The People’s Bank of China has begun easing monetary policy to respond to slowing economic growth, falling producer prices, and peak bond repayments. The success of this round of monetary easing depends on the allocation of funds to relevant companies and the effectiveness of heavy-handed restrictions on capital flows.
In response to slowing economic growth, falling producer prices, and peak bond repayments the People’s Bank of China has begun easing monetary policy. On January 15, the PBOC lowered banks’ required reserve ratio (RRR) by half a percentage point to 14 percent. It will be reduced by another half point on January 25. The central bank governor, Yi Gang, has said that there is room for further reductions and the cuts will be paired with policies that incentivize lending to small and micro enterprises. Yi also said he expects the cuts to release 1.5 trillion CNY into the banking system.
This round of monetary easing can only generate long-term positive benefits if two conditions are met: state banks must allocate a large enough proportion of the released funds to the relevant private companies. Second, strong outflow restrictions which can insulate the Chinese economy sufficiently from US rate hikes are necessary. Otherwise, the easing could lead to an even bigger accumulation of bad debt by state-owned companies and could result in damaging capital outflows.
State banks must be incentivized to lend to the private sector
With peak amounts of debt maturing in 2019, providing liquidity is necessary to protect big corporates with weak cash flows from default. But for the easing to also generate growth in the real economy it must reach credit-starved sectors. If not, the easing will only postpone an urgently needed resolution of problems in the financial sector without strengthening the economy’s ability to service debt.
The Chinese financial system allocates a disproportionate amount of new lending to unproductive investments.

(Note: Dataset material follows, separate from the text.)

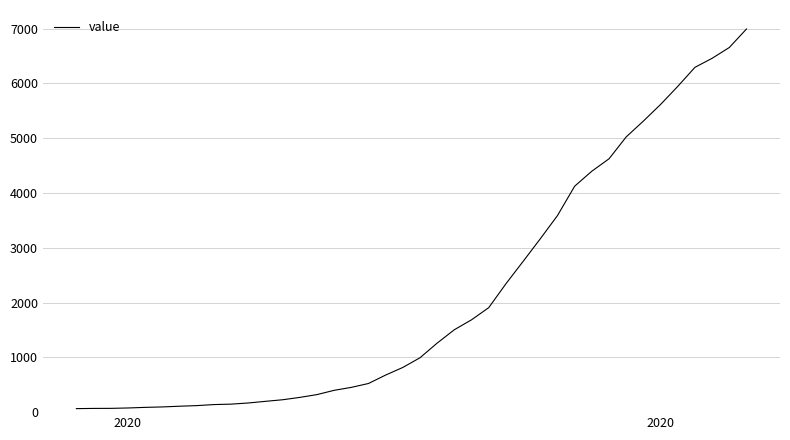

What is the greatest value displayed?

6995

This becomes visible by looking at the relationship between new credit and GDP, the second of which is consistently smaller, meaning that debt is increasing at a faster pace than the ability to service it.

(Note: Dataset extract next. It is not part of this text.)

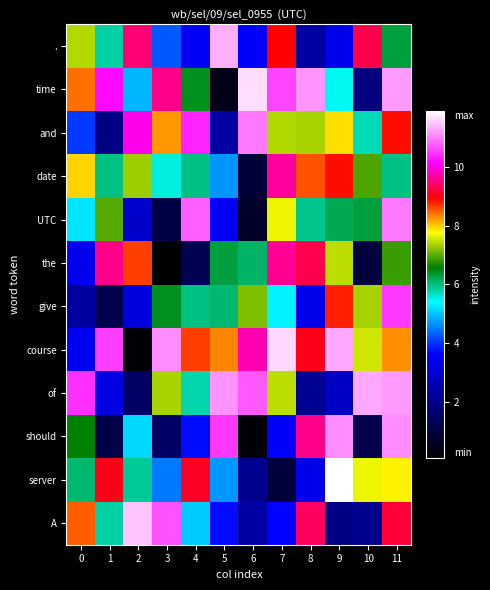

Which has a higher value, 4 or 3?

3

Domestic debt levels have risen steeply across all sectors of China’s economy – in 2018, total credit to non-financials exceeded 250% of GDP, compared to 150% before the global financial crisis struck a decade ago.

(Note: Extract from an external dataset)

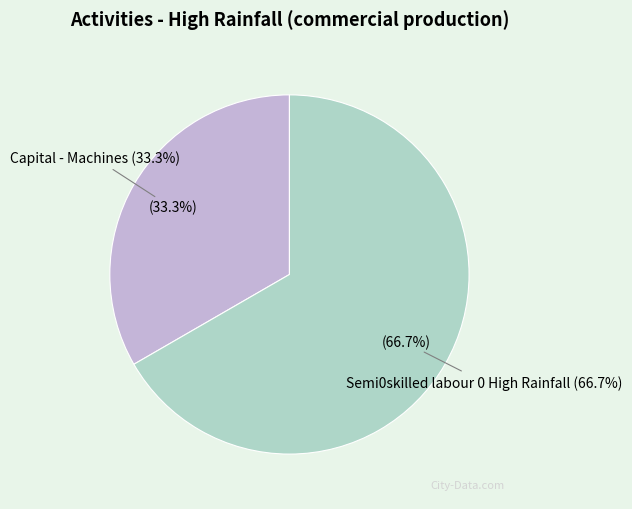

What is the change in value from Capital - Machines to Semi0skilled labour 0 High Rainfall?

+1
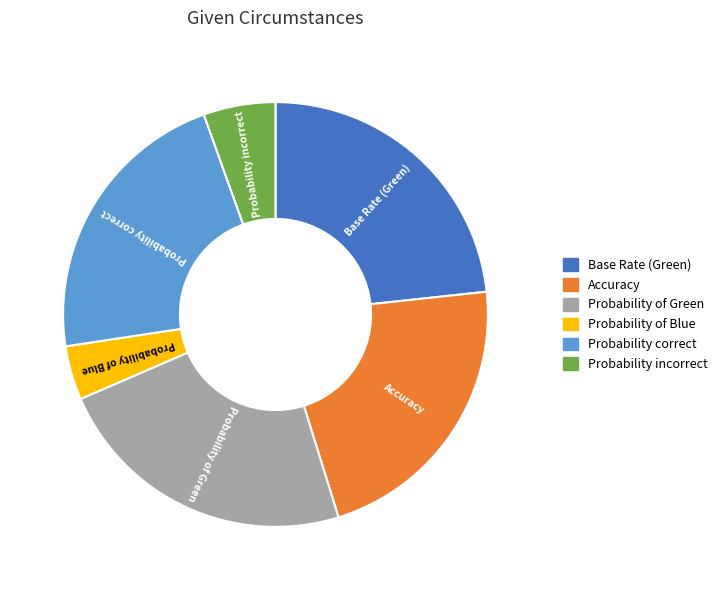

Which category has the smallest portion of the pie?

Probability of Blue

Since the beginning of 2017, the government has waged a partially successful deleveraging campaign. Positive achievements include moving off-balance-sheet shadow finance products back on to banks’ balance sheets. This is now clearly visible in credit data; the growth of bank lending is increasingly outpacing that of off-balance sheet financial products. Yet, the overall campaign has yet to see credit growth fall below nominal GDP growth. (See also our blog post: Policy in China still puts growth before deleveraging)
For small and micro enterprises, which already were neglected by the financial system, the deleveraging campaign brought about more difficulties in accessing financial opportunities. Under pressure to contain risks, banks directed the lion’s share of their lending to larger entities which are perceived to be more reliable when it comes to repayment. In the first quarter of 2018, outstanding bank loans to small and micro enterprises grew at 14.4 percent. By the third quarter, growth had fallen to 9.8 percent. Meanwhile, overall bank lending remained almost unchanged, growing at 12.9 percent.
This sector is an important factor in the Chinese economy. Tightening credit conditions in the sector limit the abilities of potentially lucrative smaller businesses to take off or expand, which will hamper the growth potential of the economy. By injecting credit into the sector, the Chinese government tries to reduce the pressure. The PBOC now incentivizes state bank lending to the private sector by giving banks that lend sufficiently to smaller enterprises more room to set their own interest rates. This will be very difficult to accomplish as large institutions difficult to reform.